---
author: ''
category: ''
date: 2012/06/29 22:01
description: ''
link: ''
priority: ''
slug: a-simple-nikola-link-checker
tags: python, nikola
title: A Simple Nikola Link Checker
type: text
updated: 2012/06/29 22:01
url_type: ''
---
One of the most important things when you are building a static site
generator like `Nikola <http://getnikola.com>`_  is that your
site should not be broken. So, I really should have done this earlier ;-)
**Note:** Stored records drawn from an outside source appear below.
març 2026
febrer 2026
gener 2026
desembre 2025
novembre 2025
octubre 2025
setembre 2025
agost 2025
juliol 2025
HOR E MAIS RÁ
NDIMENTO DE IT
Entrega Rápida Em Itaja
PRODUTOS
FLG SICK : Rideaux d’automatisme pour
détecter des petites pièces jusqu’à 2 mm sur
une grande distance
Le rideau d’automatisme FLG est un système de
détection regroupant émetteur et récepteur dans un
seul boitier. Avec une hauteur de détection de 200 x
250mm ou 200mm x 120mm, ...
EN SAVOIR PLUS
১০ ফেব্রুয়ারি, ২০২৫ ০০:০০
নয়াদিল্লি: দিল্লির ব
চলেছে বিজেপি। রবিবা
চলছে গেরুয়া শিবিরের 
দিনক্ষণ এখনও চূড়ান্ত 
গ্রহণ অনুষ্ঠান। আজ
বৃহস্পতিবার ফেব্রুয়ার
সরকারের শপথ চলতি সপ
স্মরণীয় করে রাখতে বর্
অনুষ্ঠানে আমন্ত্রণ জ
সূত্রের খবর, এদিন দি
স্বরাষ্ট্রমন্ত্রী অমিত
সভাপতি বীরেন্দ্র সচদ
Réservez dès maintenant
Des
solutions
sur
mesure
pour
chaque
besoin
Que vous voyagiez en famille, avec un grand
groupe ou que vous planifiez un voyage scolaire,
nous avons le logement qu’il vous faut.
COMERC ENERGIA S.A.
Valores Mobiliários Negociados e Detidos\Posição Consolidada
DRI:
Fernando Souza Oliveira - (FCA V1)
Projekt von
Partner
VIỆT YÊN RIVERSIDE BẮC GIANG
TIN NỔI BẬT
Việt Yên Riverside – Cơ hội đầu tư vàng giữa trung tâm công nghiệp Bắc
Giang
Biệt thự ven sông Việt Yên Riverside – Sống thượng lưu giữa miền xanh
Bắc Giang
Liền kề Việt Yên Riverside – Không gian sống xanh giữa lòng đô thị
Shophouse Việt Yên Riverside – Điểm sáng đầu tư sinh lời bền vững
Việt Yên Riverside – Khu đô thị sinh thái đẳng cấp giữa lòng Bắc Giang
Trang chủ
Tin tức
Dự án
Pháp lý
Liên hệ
This is a very simple link checker that ensures the pages `Nikola <http://getnikola.com>`_ generates
have no broken links. I will make it part of `Nikola <http://getnikola.com>`_ proper once it's more
polished and doit supports
`getting a list of targets <https://bitbucket.org/schettino72/doit/issue/21/getargs-support-to-get-task-metadata>`_

To try it, `get it </static/nikola_linkcheck.py>`_ and run it from the same place where you
have your conf.py, right after you run ``doit``.

.. code-block:: python

    import os
    import urllib
    from urlparse import urlparse

    import lxml.html

    def analyze(filename):
        try:
            # Use LXML to parse the HTML
            d = lxml.html.fromstring(open(filename).read())
            for l in d.iterlinks():
                # Get the target link
                target = l[0].attrib[l[1]]
                if target == "#":  # These are always valid
                    continue
                parsed = urlparse(target)
                # We only handle relative links.
                # TODO: check if the URL points to inside the generated
                # site and check it anyway
                if parsed.scheme:
                    continue
                # Ignore the fragment, since the link will still work
                # TODO: check that the fragment is valid
                if parsed.fragment:
                    target = target.split('#')[0]
                # Calculate what file or folder this points to
                target_filename = os.path.abspath(
                    os.path.join(os.path.dirname(filename), urllib.unquote(target)))
                # Check if it exists, or report it
                if not os.path.exists(target_filename):
                    print "In %s broken link: " % filename, target
        except Exception as exc:
            # Something bad happened, report
            print "Error with:", filename, exc

    # This is hackish: we use doit to get a list of all
    # generated files. Minor modifications would let you check
    # the non-generated files as well.

    for task in os.popen('doit list --all', 'r').readlines():
        task = task.strip()
        if task.split(':')[0] in (
            'render_tags',
            'render_archive',
            'render_galleries',
            'render_indexes',
            'render_pages',
            'render_site') and '.html' in task:
                # It looks like a generated HTML file
                analyze(task.split(":")[-1])